### [Work item]
Could you reproduce every line of the entries below word for word, in the same order?

### [Records for the task]

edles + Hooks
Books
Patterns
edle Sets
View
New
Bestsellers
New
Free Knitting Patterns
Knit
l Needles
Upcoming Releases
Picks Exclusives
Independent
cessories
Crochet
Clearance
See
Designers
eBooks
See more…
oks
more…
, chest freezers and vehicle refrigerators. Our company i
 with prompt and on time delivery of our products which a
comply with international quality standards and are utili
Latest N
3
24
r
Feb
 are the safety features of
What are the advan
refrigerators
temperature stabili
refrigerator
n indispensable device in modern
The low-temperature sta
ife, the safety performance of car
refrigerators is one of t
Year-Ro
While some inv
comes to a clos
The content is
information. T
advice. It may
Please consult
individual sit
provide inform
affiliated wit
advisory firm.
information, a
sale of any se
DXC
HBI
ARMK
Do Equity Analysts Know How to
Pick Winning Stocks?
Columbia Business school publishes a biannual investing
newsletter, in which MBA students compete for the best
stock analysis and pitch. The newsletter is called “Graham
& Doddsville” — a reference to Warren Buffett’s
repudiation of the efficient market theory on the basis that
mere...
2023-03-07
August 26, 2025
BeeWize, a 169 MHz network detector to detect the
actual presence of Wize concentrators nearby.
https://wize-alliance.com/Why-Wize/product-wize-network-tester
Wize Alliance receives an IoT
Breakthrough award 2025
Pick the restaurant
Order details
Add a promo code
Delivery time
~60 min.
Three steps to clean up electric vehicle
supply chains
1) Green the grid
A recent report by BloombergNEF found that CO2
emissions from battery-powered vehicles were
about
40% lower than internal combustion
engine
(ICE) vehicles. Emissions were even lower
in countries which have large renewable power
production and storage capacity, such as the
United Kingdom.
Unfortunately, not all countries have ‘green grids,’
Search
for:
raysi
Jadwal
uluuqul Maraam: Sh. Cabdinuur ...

### [Solution for this task]
edles + Hooks
Books
Patterns
edle Sets
View
New
Bestsellers
New
Free Knitting Patterns
Knit
l Needles
Upcoming Releases
Picks Exclusives
Independent
cessories
Crochet
Clearance
See
Designers
eBooks
See more…
oks
more…
, chest freezers and vehicle refrigerators. Our company i
 with prompt and on time delivery of our products which a
comply with international quality standards and are utili
Latest N
3
24
r
Feb
 are the safety features of
What are the advan
refrigerators
temperature stabili
refrigerator
n indispensable device in modern
The low-temperature sta
ife, the safety performance of car
refrigerators is one of t
Year-Ro
While some inv
comes to a clos
The content is
information. T
advice. It may
Please consult
individual sit
provide inform
affiliated wit
advisory firm.
information, a
sale of any se
DXC
HBI
ARMK
Do Equity Analysts Know How to
Pick Winning Stocks?
Columbia Business school publishes a biannual investing
newsletter, in which MBA students compete for the best
stock analysis and pitch. The newsletter is called “Graham
& Doddsville” — a reference to Warren Buffett’s
repudiation of the efficient market theory on the basis that
mere...
2023-03-07
August 26, 2025
BeeWize, a 169 MHz network detector to detect the
actual presence of Wize concentrators nearby.
https://wize-alliance.com/Why-Wize/product-wize-network-tester
Wize Alliance receives an IoT
Breakthrough award 2025
Pick the restaurant
Order details
Add a promo code
Delivery time
~60 min.
Three steps to clean up electric vehicle
supply chains
1) Green the grid
A recent report by BloombergNEF found that CO2
emissions from battery-powered vehicles were
about
40% lower than internal combustion
engine
(ICE) vehicles. Emissions were even lower
in countries which have large renewable power
production and storage capacity, such as the
United Kingdom.
Unfortunately, not all countries have ‘green grids,’
Search
for:
raysi
Jadwal
uluuqul Maraam: Sh. Cabdinuur ...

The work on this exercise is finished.